In response to my family’s bigotry, I buried my feelings about other girls as deeply as I could. I somehow found a boyfriend in junior high, even though I had few friends because most of the kids at school thought I was “weird” or “queer.”

Bush, during his one term of office, barely could be bothered to address LGBTQ concerns or even offer up AIDS funding. For an outline of his failings as a leader, you might check out this article by Philip Picardi, who interviewed Eric Sawyer, a prominent AIDS activist, about the Bush years. To sum it up, he wasn’t an improvement on Reagan.

As for me, I successfully buried my attraction to girls until college. I lived in a girls-only dorm, and I think most of my dorm mates figured out I was a lesbian long before I did. I wouldn’t come out until Jen came into my life, thanks to a fencing class and a car accident.

That was in 1993, when Bill Clinton became president. He had run on a moderate Democratic platform, but he promised the LGBTQ community better AIDS funding, legal protections, and more visibility during his campaign than we could get from Bush and the GOP. Then he took the oath of office and promptly shat on all of us.

He signed Don’t Ask, Don’t Tell into law in 1994. He signed the Defense of Marriage Act in the middle of the night in 1996. That shitty legislation made Jen and I spend nearly two decades as legal strangers in our own country. It would take the U.S. vs. Windsor decision to free us from DOMA.
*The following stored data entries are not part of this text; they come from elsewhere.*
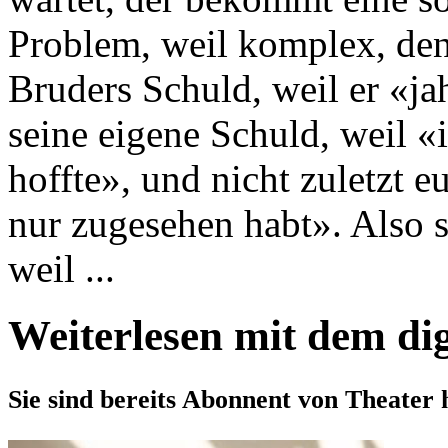
Problem, weil komplex, den
Bruders Schuld, weil er «ja
seine eigene Schuld, weil «i
hoffte», und nicht zuletzt e
nur zugesehen habt». Also s
weil ...
Weiterlesen mit dem di
Sie sind bereits Abonnent von Theater 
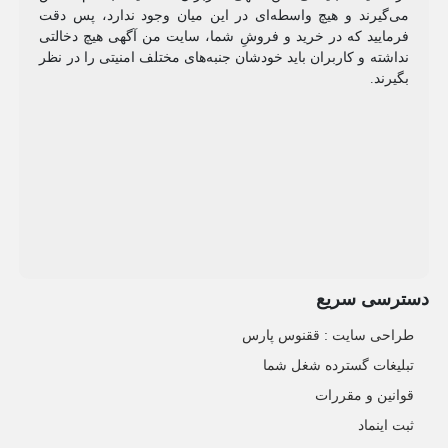
می‌گیرند و هیچ واسطه‌ای در این میان وجود ندارد، پس دقت
فرمایید که در خرید و فروشِ شما، سایت من آگهی هیچ دخالتی
نداشته و کاربران باید خودشان جنبه‌های مختلف امنیتی را در نظر
بگیرند.
دسترسی سریع
طراحی سایت :‌ ققنوس پارس
تبلیغات گسترده شغل شما
قوانین و مقررات
ثبت اینماد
More importantly, Clinton’s support for DOMA destroyed the financial lives of hundreds of gay men in the U.S. Many of these men sold their life insurance policies to pay for their AIDS medications. Many more lost their homes when their partners died of AIDS and the partner’s birth family—recognized by the courts as their only legal heirs—sold houses out from under these men. (For more on what our community faced, read Randy Shilts’ “And the Band Played On.” We lost a giant when Randy died.)
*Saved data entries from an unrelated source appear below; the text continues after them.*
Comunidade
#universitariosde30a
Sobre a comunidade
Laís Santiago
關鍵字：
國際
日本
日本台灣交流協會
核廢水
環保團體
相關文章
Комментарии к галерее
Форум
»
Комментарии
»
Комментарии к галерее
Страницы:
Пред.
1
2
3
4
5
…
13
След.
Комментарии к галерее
And now the political offspring of Reagan’s and Bush’s brand of conservatism are trying to repeal the gains our community has made. They’re aided by Clintonian Democrats, most of whom would actually be moderate Republicans if the GOP hadn’t shifted so far right in the 1970s and 1980s.

For the TL:DR crowd, I’ll say this: No, I don’t mourn George H.W. Bush. I didn’t mourn for Ronald Reagan, and I won’t mourn when either Bill or Hillary Clinton dies. It’s the one time in my life when I envy the way in which men eliminate liquid wastes because I’d like to piss on the tombstones of all three men for what they did to my LGBTQ generation and the generation that preceded us.
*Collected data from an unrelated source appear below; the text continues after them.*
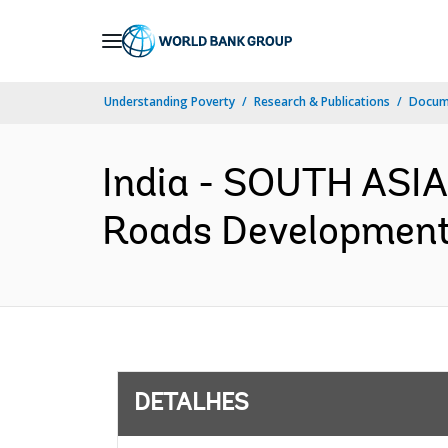
Skip
to
Main
Understanding Poverty
Research & Publications
Docume
Navigation
India - SOUTH ASIA
Roads Development 
DETALHES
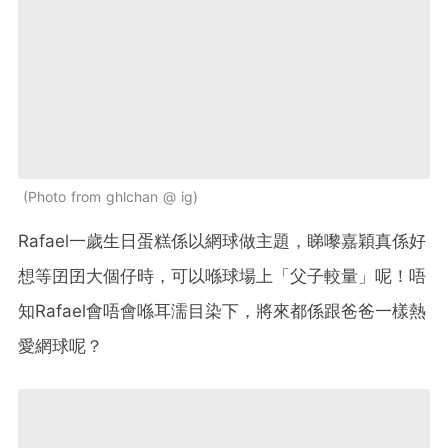
Photo from ghlchan @ ig
Rafael一歲生日蛋糕係以網球做主題，睇嚟嘉穎真係好
想等囝囝大個仔時，可以喺球場上「父子較量」呢！唔
知Rafael會唔會喺耳濡目染下，將來都係跟爸爸一樣熱
愛網球呢？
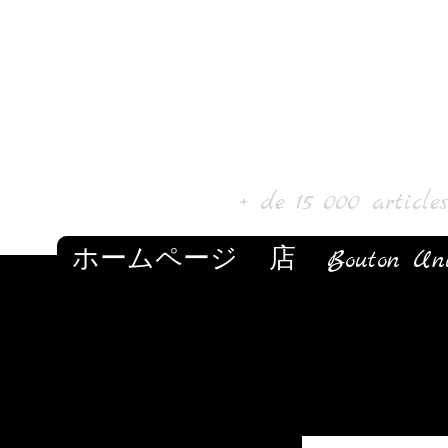
Laur'Art＆Collect
+ de 15 000 article
ホームページ
店
Bouton Un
We lost so many amazing people. Talented artists and writers. Gifted mentors and teachers. Politicians who truly cared about their constituents. Men who dreamed of serving their country or community as soldiers, sailors, Marines, firefighters, or police officers. Brothers, uncles, sons, friends, and lovers.

And, worse still, are the millions of lives around the world that were destroyed by AIDS. For too many years under Reagan, Bush, and Clinton, the U.S. failed to research AIDS because it was a “gay disease” or only affected “low-life drug addicts.”

But as we know only too well, millions around the world have been infected and died. The U.S. could have been a world leader in finding treatments and saving lives. But our collective homophobia, led by Reagan, Bush, and Clinton, kept us from funding the research necessary.

Our collective xenophobia made it easy to watch millions in Africa, Asia, and South America die. Our racism and classism allowed drug addicts on our streets—many of whom were veterans of our imperialist wars—die from AIDS because handing out clean needles meant we condoned their drug use.

Our hands are bloody with the deaths of millions. That can’t be forgiven. And it won’t be forgotten. We are not a nation of exceptionalism. But we are an exceptionally depraved nation. Reagan, Bush, and Clinton led us down this path. We should have known better.

If there is a hell and any justice, they’ll rot for their crimes.

(This image is the famous symbol of ACT UP, aka the AIDS Coalition to Unleash Power. They’ve long fought for better AIDS funding and support systems.)